Uma carta de barbeiro
Do Século XIX, sabe-se da existência de uma gravura de Jean Baptiste Debret (1768-1848), francês que viveu no Brasil de 816 a 1831. Pintor, gravador e desenhista, retratou cenas do Brasil Colonial. Sua gravura, intitulada "Botique de Barbier", representa a fachada de uma casa humilde, tendo na parte superior uma grande placa com os dizeres: "Barbeiro, Cabeleireiro, Sangrador e Dentista" , indicativo das atividades exercidas por escravos neste local.


Em 07 de outubro de 1809 foi abolida a Real Junta do Proto-Medicato, ficando todas as responsabilidades ao encargo do físico-mor e do cirurgião-mor, com a colaboração de seus delegados e sub-delegados.

A primeira carta de licença expedida a um “dentista” foi no ano de 1811; expressava em seu conteúdo apenas o direito de “tirar dentes”, não fazendo alusão a qualquer outro serviço bucal. Pode-se considerar que esse era o único procedimento nas atividades do dentista, considerado danoso e causador de “incovenientes”. É razoável supor que os outros procedimentos odontológicos e ou protéticos, feitos também pelos dentistas e barbeiros, não se constituíam em ato privado de nenhum grupo, uma vez que não são sequer mencionados.

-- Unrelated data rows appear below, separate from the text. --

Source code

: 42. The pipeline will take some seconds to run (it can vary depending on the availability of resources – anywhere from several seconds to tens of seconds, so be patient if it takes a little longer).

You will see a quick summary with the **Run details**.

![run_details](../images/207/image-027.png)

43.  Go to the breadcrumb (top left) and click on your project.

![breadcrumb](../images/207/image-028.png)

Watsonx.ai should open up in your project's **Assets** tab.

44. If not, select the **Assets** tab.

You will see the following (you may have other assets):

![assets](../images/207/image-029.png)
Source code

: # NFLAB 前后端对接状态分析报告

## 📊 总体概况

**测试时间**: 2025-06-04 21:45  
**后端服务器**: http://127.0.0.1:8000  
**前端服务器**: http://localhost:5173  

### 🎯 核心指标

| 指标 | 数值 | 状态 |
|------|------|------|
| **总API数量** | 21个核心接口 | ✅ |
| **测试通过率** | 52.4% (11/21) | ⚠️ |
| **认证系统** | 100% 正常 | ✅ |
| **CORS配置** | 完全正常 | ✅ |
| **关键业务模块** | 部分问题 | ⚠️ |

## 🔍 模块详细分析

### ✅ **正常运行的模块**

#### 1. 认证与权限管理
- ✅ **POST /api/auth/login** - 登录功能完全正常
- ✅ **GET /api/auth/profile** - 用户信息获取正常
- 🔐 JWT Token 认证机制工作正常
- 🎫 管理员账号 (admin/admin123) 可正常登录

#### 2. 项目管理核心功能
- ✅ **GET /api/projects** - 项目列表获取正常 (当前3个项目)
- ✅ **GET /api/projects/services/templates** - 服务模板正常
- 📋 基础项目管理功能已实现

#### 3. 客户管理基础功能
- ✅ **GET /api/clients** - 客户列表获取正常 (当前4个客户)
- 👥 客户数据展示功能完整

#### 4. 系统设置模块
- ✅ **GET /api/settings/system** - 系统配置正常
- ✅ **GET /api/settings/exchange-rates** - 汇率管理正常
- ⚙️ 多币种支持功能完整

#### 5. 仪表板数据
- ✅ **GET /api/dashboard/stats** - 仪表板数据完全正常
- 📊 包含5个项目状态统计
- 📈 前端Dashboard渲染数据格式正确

Esses eram possivelmente praticados por quem demonstrasse maior habilidade e competência para restabelecer a função e estética de maneira, pelo menos, aceitável, em face das técnicas e materiais rudimentares da época. Dessa forma, o resultado do trabalho era julgado pelos próprios consumidores, baseados em seus critérios de estética e conforto, já que nada se pode dizer sobre o restabelecimento da função.



Os barbeiros carregavam, ainda, o desprestígio daqueles que lidavam com o sangue, exercendo atividades que tocavam e cortavam o corpo – consertar pernas quebradas, drenar pústulas, cuidar das doenças de pele, aplicar ventosas e sanguessugas, realizar sangrias, tirar dentes – caracterizadas pelo trabalho manual, o que, desde a Idade Média, era menosprezado, atraindo para si uma baixa estima social.

Da parte dos homens livres que aqui viviam, os ofícios de dentista e de sangrador não eram atrativos, exatamente pela sua baixa posição social, sendo melhor, na escala social, a opção pelo ofício de cirurgião.

Nessa primeira metade do século XIX, surge uma certa hierarquia social, com os barbeiros, sangradores e dentistas possuindo um status social mais baixo que o dos cirurgiões, e estes mais baixo do que farmacêuticos e médicos.

Farmcêuticos e Médicos, Sec. XIX
Essa hierarquia se perpetuou por todo o século XIX, acentuando a diferença entre cirurgiões e barbeiros, pela aproximação dos primeiros aos médicos. Os dentistas ainda mantiveram uma forte associação com os barbeiros até princípio do século XX, com sua imagem fortemente vinculada às atividades manuais, de baixa estima social, apesar das conquistas que foram incorporando, ao longo do tempo, à construção de uma identidade profissional.

A partir do século XX, vemos a Odontologia tomar forma, crescer, e ganhar credibilidade.

Hoje, século XXI, temos muita tecnologia, o mundo mudou, exigiu profissionais cada vez mais capacitados e equipamentos mais sofisticados. Uniu o conforto, o prático, o belo e o profissional em um só ambiente!

Como ja comentei em outro post, venho de uma família de dentistas, e gostaria de deixar registrado neste,  uma homenagem a meu bisavô Aristides Pinheiro e a meu avô Ramiro Pinheiro, dentistas práticos, dos melhores de seus tempos, pelo menos é o que ouço de seus pacientes. Essa homenagem não está restrita apenas a meus entes queridos, mas a todos aqueles que conhecem, já foram atendidos ou foram dentistas práticos!!!